Source data section start
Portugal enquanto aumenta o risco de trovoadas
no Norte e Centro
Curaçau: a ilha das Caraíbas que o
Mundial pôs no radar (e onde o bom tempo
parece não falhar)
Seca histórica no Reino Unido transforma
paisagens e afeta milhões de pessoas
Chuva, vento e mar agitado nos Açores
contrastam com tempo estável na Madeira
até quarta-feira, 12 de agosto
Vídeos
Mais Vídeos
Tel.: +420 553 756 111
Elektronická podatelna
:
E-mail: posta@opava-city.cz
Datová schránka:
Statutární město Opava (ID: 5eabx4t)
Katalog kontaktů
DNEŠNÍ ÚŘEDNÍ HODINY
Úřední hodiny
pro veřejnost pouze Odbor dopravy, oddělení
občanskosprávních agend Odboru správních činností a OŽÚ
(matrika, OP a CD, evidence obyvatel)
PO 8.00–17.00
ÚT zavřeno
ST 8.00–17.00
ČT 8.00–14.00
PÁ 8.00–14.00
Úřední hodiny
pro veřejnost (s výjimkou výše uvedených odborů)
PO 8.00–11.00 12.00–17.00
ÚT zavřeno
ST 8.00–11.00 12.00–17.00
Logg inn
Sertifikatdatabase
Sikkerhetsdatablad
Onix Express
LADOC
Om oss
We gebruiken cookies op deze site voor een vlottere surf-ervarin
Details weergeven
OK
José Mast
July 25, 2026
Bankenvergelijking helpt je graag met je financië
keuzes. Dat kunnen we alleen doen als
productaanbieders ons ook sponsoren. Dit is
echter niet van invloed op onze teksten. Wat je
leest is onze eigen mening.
Source data section end
| Work item |
Could you rewrite all of the records above, changing every "zavřeno" to "closed" and leaving everything else the same?

| Answer to this problem |
Portugal enquanto aumenta o risco de trovoadas
no Norte e Centro
Curaçau: a ilha das Caraíbas que o
Mundial pôs no radar (e onde o bom tempo
parece não falhar)
Seca histórica no Reino Unido transforma
paisagens e afeta milhões de pessoas
Chuva, vento e mar agitado nos Açores
contrastam com tempo estável na Madeira
até quarta-feira, 12 de agosto
Vídeos
Mais Vídeos
Tel.: +420 553 756 111
Elektronická podatelna
:
E-mail: posta@opava-city.cz
Datová schránka:
Statutární město Opava (ID: 5eabx4t)
Katalog kontaktů
DNEŠNÍ ÚŘEDNÍ HODINY
Úřední hodiny
pro veřejnost pouze Odbor dopravy, oddělení
občanskosprávních agend Odboru správních činností a OŽÚ
(matrika, OP a CD, evidence obyvatel)
PO 8.00–17.00
ÚT closed
ST 8.00–17.00
ČT 8.00–14.00
PÁ 8.00–14.00
Úřední hodiny
pro veřejnost (s výjimkou výše uvedených odborů)
PO 8.00–11.00 12.00–17.00
ÚT closed
ST 8.00–11.00 12.00–17.00
Logg inn
Sertifikatdatabase
Sikkerhetsdatablad
Onix Express
LADOC
Om oss
We gebruiken cookies op deze site voor een vlottere surf-ervarin
Details weergeven
OK
José Mast
July 25, 2026
Bankenvergelijking helpt je graag met je financië
keuzes. Dat kunnen we alleen doen als
productaanbieders ons ook sponsoren. Dit is
echter niet van invloed op onze teksten. Wat je
leest is onze eigen mening.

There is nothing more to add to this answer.